This week a federal judge issued a ruling that would require Louisiana to expand access to mail-in ballots during this fall’s presidential election. The ruling came from a lawsuit that pit voting rights advocates and Democratic Gov. John Bel Edwards against Republican Secretary of State Kyle Ardoin.
News Director Patrick Madden spoke with Capitol Access reporter Paul Braun about the ruling and what it means for this fall’s election.
Q: Paul, give us a quick review of how we got here.
Paul Braun: Yeah. So without getting too deep into the weeds, Louisiana's emergency, uh, elections plans have to be approved by the legislature and the governor that's state law. So both signed off on a plan for this summer's presidential primary and municipal elections that modestly expanded absentee voting.
People say the mark of a good compromise is that nobody leaves the table happy, and that was definitely the case with this summer's election plan.
But when it came time to draft the plan for this fall's elections, instead of returning to that compromise Ardon drafted a new plan that catered exclusively to the Republican-controlled legislature. They ardently oppose expanding mail-in voting. So this proposal would have only extended access to mail-in ballots to people who can prove they tested positive for COVID-19. That was a nonstarter for Gov. Edwards. He refused to sign off and this issue went to the court and it was left up to a federal judge to decide. U.S. District Court, Judge Shelly Dick of the Middle District of Louisiana issued a ruling this week that said the state has to go back to that plan that they had this summer.
Q: You described this as a modest expansion of mail in voting. Exactly who can get a mail-in ballot because of Judge Dick’s ruling who couldn’t get one before?

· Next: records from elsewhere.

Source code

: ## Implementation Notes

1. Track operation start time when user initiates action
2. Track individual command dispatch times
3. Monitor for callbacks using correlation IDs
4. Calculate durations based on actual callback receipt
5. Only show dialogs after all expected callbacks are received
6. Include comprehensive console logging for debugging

Yeah, I think just to start, it's important to note what this ruling doesn't do all around the country. There's been a lot of talk about no excuse mail and voting. That will not be the case in Louisiana because of this ruling.
So what Dick's ruling does do is it puts back in place the vote by mail accommodations available this summer. So most notably, people who have medical conditions that put them at greater risk if they were to catch COVID and the people who care for them -- they can get absentee ballots. Also anyone who is quarantined because they have COVID because they might've been exposed to COVID or because they're experiencing COVID symptoms -- they can also get mail-in ballots.
Q: So are we going to see a surge in mail-in ballots this fall?
Braun: Yes, but not necessarily because of these COVID-19 reasons that we added here. In this summer's primary, 20 percent of ballots were cast by mail, but only 2 percent of those cited COVID-19 reasons. Most of the other ones came in for the normal vote by mail excuses. Under normal circumstances, the biggest chunk of absentee ballots comes from people over the age of 65.
Anyone older than 65 can have an absentee ballot automatically mailed to them if they request it. And so many more seniors are exercising that option in light of COVID this year, last week during that federal court hearing Sherri Hadskey, the state's elections commissioner, said that even without the expanded eligibility that came from this ruling, the sheer volume of requests for mail-in ballots requested under pre-existing requirements is likely to delay elections results between two and six days.
Q: And of course, we're not that far away from election day. So, Paul, what is next in this mail-in balloting saga?
Braun: Ardoin and Republican Attorney General Jeff Landry could appeal this ruling. If they do so, the case would move up the next rung of the judicial ladder to the Fifth Circuit Court of Appeals in New Orleans. Ardoin was talking about it to a legislative committee just this morning and was noncommittal. So Patrick, we'll have to keep an eye on it. And we'll let you know.